LatinaLista — The jury is still out on the CNN “Latino in America” program but from the first night’s show, it won’t be surprising if people unfamiliar with Latinos and the inherent pride we feel for our culture will walk away with a negative impression.
For some reason, media when dealing with ethnic groups tend to dwell too much on the hard-luck stories in their search for Horatio Alger-type scenarios. The problem is that in these kinds of stories, amid any given situation, there is only one heroine/hero while the rest of the players are the villains.
Media doesn’t seem to realize that in their zest to portray the “true” picture, they inadvertently perpetuate negative stereotypes that the whole community is trying to overcome.
Because of this, most people unfamiliar with Latinos think we all just arrived in this country, we don’t speak English, don’t care about education and what’s worse — that we’re all drug dealers or cartel gang members.
While it’s pretty easy to prove our proficiency in English or our degree of assimilation, it’s nearly impossible to shake the stigma of being labeled a drug dealer.For the uneducated, being Latino is synonymous with drugs.

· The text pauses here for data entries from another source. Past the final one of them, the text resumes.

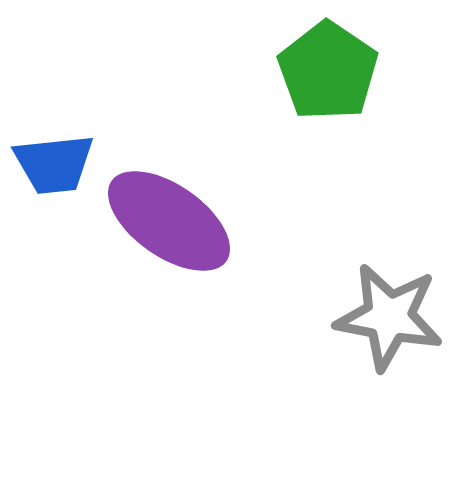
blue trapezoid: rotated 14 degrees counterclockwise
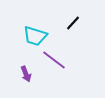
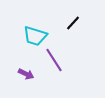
purple line: rotated 20 degrees clockwise
purple arrow: rotated 42 degrees counterclockwise
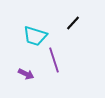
purple line: rotated 15 degrees clockwise
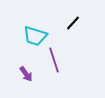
purple arrow: rotated 28 degrees clockwise
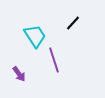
cyan trapezoid: rotated 140 degrees counterclockwise
purple arrow: moved 7 px left
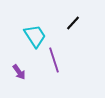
purple arrow: moved 2 px up
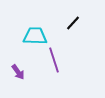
cyan trapezoid: rotated 55 degrees counterclockwise
purple arrow: moved 1 px left
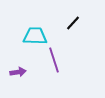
purple arrow: rotated 63 degrees counterclockwise
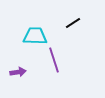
black line: rotated 14 degrees clockwise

It’s hard to prove innocence because the assumption of guilt has already been so deeply planted in the minds of people.
No one is a fan of drug cartels. We’ve heard the stories and seen the bodies they leave behind. We know how drug cartels corrupt, intimidate and prey on law-abiding citizens of any country.
So when I heard today’s news that 300 arrests were made of people in the U.S. who were thought to be members of the Mexican drug cartel, La Familia Michoacana, I had mixed feelings.
On the one hand, I was thankful that people who condone and commit the level of violence we’ve seen in Mexico were apprehended before they could do anymore damage here.
On the other hand, I was skeptical that law enforcement hadn’t rounded up innocent people, along with, the cartel members.
Don’t think it doesn’t happen?
Try telling that to the Castaneda brothers sitting in the Shelby County, Alabama jail who are accused by local law enforcement of murdering five men all because they’re also accused of having ties with drug cartel members — and no matter what they say, they can’t convince anyone of their innocence.
About four months ago, I was contacted by the oldest sister of the Castaneda brothers. She told me that one of her brothers, who was in jail, had told her to find a way to contact me because I wrote about situations of injustice.
I agreed to meet the sister at a Denny’s two hours away from my home. She arrived with her sister, toddler son and a friend. For more than 3 hours, she told me the story of her brothers.
Her family was originally from San Antonio and moved to Shelby County, Alabama when their mother was undergoing cancer treatment there. Her brothers decided to open up a mechanic shop and life was good until five men were murdered in what has become known as the Cahaba Lake murders.
Before the brothers knew it, they were embroiled in a nightmare and have been publicly declared guilty by the local Shelby County sheriff.
The family is at its wit’s end because the lawyers they hired don’t tell them too much and one of the jailed brothers is so depressed because no one believes in his innocence he is considered suicidal at this stage.
It would be easy to dismiss this story if Shelby County, and this sheriff, didn’t have a history of questionable ethics, as documented by the local newspaper and blogs. Or the fact that a couple of suicides of Latino inmates have occurred at the jail.
It would be easy for me to dismiss this story if the evidence against the men consisted of more than just other people’s statements.
It would be easy for me to say this is another Latino family who was seduced by drug money if a 7-month pregnant woman didn’t drive over 12 hours just to meet a journalist with a blog in the hopes that she could help her.
It would be easy for me to dismiss this story if two members of the family didn’t sit down and write out an excruciatingly detailed timeline of events of what happened on the night of the arrests of their brothers.
It would be easy for me to dismiss this story if I hadn’t looked into the eyes of two sisters trying with all their might to find help for their brothers.
I don’t know for sure that these guys are innocent. In fact, journalist colleagues of mine, who have done stories on the drug cartels, have cautioned me saying that the depth of involvement can run so deep and the players are just ordinary folks that even their own family members don’t know they are involved.
I know this. But I also know that my gut instinct is telling me that something is not right with this story.
And the most nagging feeling I get is that by virtue of being Latino, it is these guys’ death sentence.
I’m not a lawyer and have told the family that I can only write about what I discover and they seem to be alright with that. They say they just want the truth to be told because right now their family has no voice — and they desperately need one.
This is just one of those untold stories of being Latino in America.